"The groundwork of all happiness is health." - Leigh Hunt

Are some varieties of sugar healthier than others?

Most people devour quite a lot of sugars of their eating regimen from quite a lot of foods and beverages. High sugar consumption is linked to an increased risk of obesity, type 2 diabetes, heart disease and certain cancers. But whether some sugars are healthier (or worse) than others is an issue of interest to many individuals.

Sugar Basics

Sugar provides the energy our cells must survive. Sugar is a variety of carbohydrate, a macronutrient that gives energy (in the shape of calories) from the foods and drinks we devour. Carbohydrates are classified into two subtypes of sugar: monosaccharides, or “simple sugars” (consisting of 1 molecule), and disaccharides (two molecules). Monosaccharides include glucose, fructose and galactose. Major disaccharides include sucrose (one glucose molecule and one fructose molecule), lactose (one glucose molecule and one galactose molecule), and maltose (two glucose molecules).

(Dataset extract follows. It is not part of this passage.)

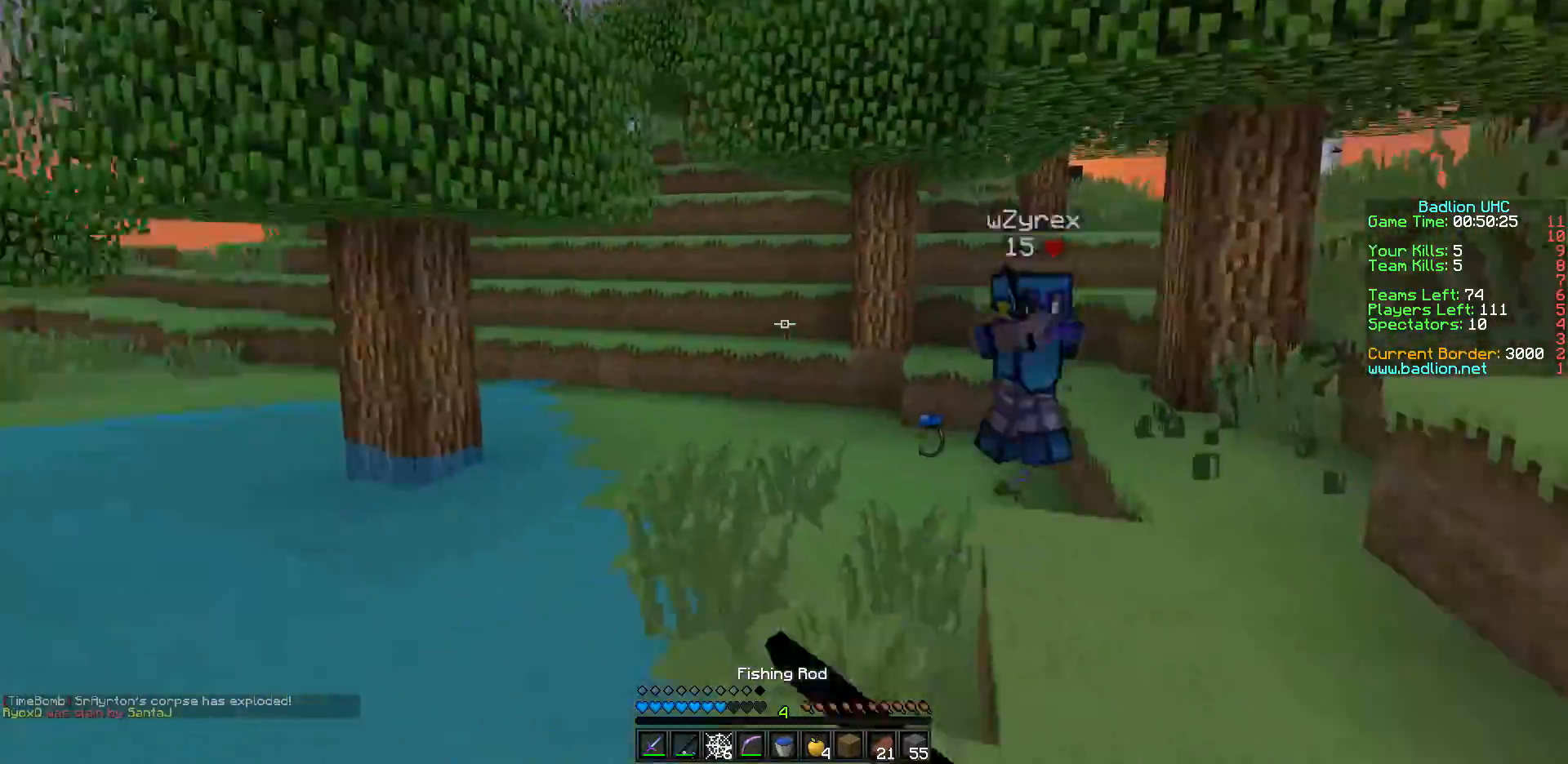
{"keys": ["w"], "events": [[117, "w", "down"], [350, "a", "up"]]}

Fructose, glucose, and sucrose occur naturally in fruits and a few vegetables, while lactose is present in dairy and maltose is present in sprouted grains. Fructose and glucose occur naturally in honey in addition to in regular table sugar.

Added in comparison with natural sugars.

An increasingly essential distinction between sugars which might be relevant to health is whether or not they occur naturally in foods equivalent to fruits, vegetables, and dairy, or whether or not they have added sugars (manufacturing, processing, or preparation). added to foods and beverages during

Sweetened beverages are the biggest source of added sugar within the eating regimen, followed by sweets and ready-to-eat cereals equivalent to cereals. Consuming added sugar, especially from beverages, is linked to weight gain and an increased risk of type 2 diabetes and heart problems.

Natural and added sugars are metabolized in the identical way in our bodies. But for most individuals, consuming natural sugars in foods like fruit isn't related to negative health effects, since the sugar content is modest and “packaged” with fiber and other healthy nutrients. On the opposite hand, our bodies don't need, or profit from, eating extra sugar.

Are all added sugars created equal?

Added sugars come from quite a lot of sources and go by many alternative names, yet they’re all sources of additional calories and are metabolized the identical way by the body. There is a typical misconception that some added sugars like high fructose corn syrup (HFCS) are unhealthy, while others like agave nectar (from the succulent plant) are healthy.

The fact is that almost all added sugars contain various proportions of glucose and fructose. For example, sucrose (common table sugar) is 50% glucose and 50% fructose. The commonest type of HFCS (produced from corn starch through industrial processing) comprises 45% glucose and 55% fructose. And some varieties of agave nectar contain 90% fructose and 10% glucose.

Whether added sugar has roughly fructose than glucose has little impact on health. Some varieties of added sugar – for instance honey – can also contain micronutrients or other biological compounds. But on the subject of metabolic health, these traits are of little profit.

In short, it's best to limit all sources of added sugar to really useful intake levels. For most individuals, one variety of sugar is just not higher than one other.